For instance, deer travel to the water to drink during the late evening. If, during the dead of night or the crack of dawn, you notice a fresh deer's hoof print in the middle of your Chase's shoe print, you can pretty surely conclude that the deer arrived after the Chase had been there. If, however, your Chase's shoe print is superimposed on a deer's hoof print, you can almost conclusively determine that the Chase was there after the deer. If the deer of the area normally go to drink at the water source approximately between 8 p.m. and 9 p.m., and your team notices a fresh human footprint over the deer print at 11:30 p.m., the team can pretty safely assume that the Chase is a mere 2.5 to 3.5 hours ahead-or less.
Another example is a spider which constructs a web during the late evening in order to capture late flying insects (See Figure 5-1). These webs are often strung along narrow trails that are wide enough to capture flying insects yet close enough from one side to the other to make the web construction quick and easy.
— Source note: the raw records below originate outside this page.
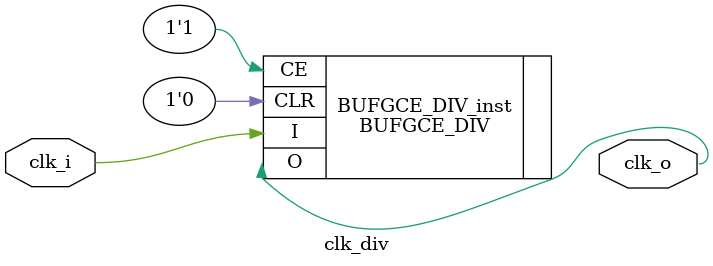
<source format=sv>

module clk_div #(
  parameter DIV = 2
)(
  input   clk_i,
  output  clk_o
);

  BUFGCE_DIV #(
    .BUFGCE_DIVIDE(DIV), // 1-8
    // Programmable Inversion Attributes: Specifies built-in programmable inversion on specific pins
    .IS_CE_INVERTED(1'b0), // Optional inversion for CE
    .IS_CLR_INVERTED(1'b0), // Optional inversion for CLR
    .IS_I_INVERTED(1'b0), // Optional inversion for I
    .SIM_DEVICE("ULTRASCALE_PLUS") // ULTRASCALE, ULTRASCALE_PLUS
  ) BUFGCE_DIV_inst (
    .O(clk_o), // 1-bit output: Buffer
    .CE('1), // 1-bit input: Buffer enable
    .CLR('0), // 1-bit input: Asynchronous clear
    .I(clk_i) // 1-bit input: Buffer
  );


endmodule
</source>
If the Chase's prints are discovered in the early morning below a newly created spider web, the tracker can assume that the Chase had passed through the area prior to the late evening of the day before.
Earthworm cast is another clear indicator of recent travel. Now, I am by no means a worm expert. I could dazzle you with Latin Rico Suave names such as Oligochaeta, Lumbricus Terrestris, and Lumbriculida, all part of the worm population known as Segmented Worms. But unless you are a pathologist or biologist, all you need to know is that worms are slimy and soft. Some earthworms are short; some are long; some are skinny; and some are fat. I have yet to see a pretty one.
A fact well known to many fishermen, worms appear on the surface of the ground after rainfall or at pre-dawn for air. As they travel, they simultaneously leave a mound or trail of moist mud pellets, called "worm cast." In tropical or sub-tropical regions of Southeast Asia, worm cast takes place between one and six o'clock in the morning, climate determining the exact hours it appears. The earthworm is not too fond of the sunlight; therefore, before dawn, they return to their sweet, cool mother earth. A trail of worm cast that has been crushed by a human boot was most likely disturbed after those hours, indicating a more recent passage. (See Figure 5-2a & b) Conversely, footprints covered by a trail or mound of worm cast most likely occurred before 1 a.m. (See Figure 5-3a, b & c). For more information regarding these creatures, ask your local hard-core fisherman. He will be able to tell you most anything you care to know-and some information you would rather not-about earthworms in your neck of the woods.
In the Pacific Northwest there is a particular species of slimy belly-crawlers known as slugs. They are similar to snails except that they have no shell and are extremely slimy. During the night and pre-dawn hours, they come out to feed on new, tender plants, much to the dismay of area gardeners and florists. Slugs leave a very distinct trail of slimy ooze that dries and hardens with the sun. When disturbed, the appearance of the trail will tell you if it was smeared (while still moist) or broken (once dried). This clue, of course, will give you a good indication of when the Chase traveled through the area.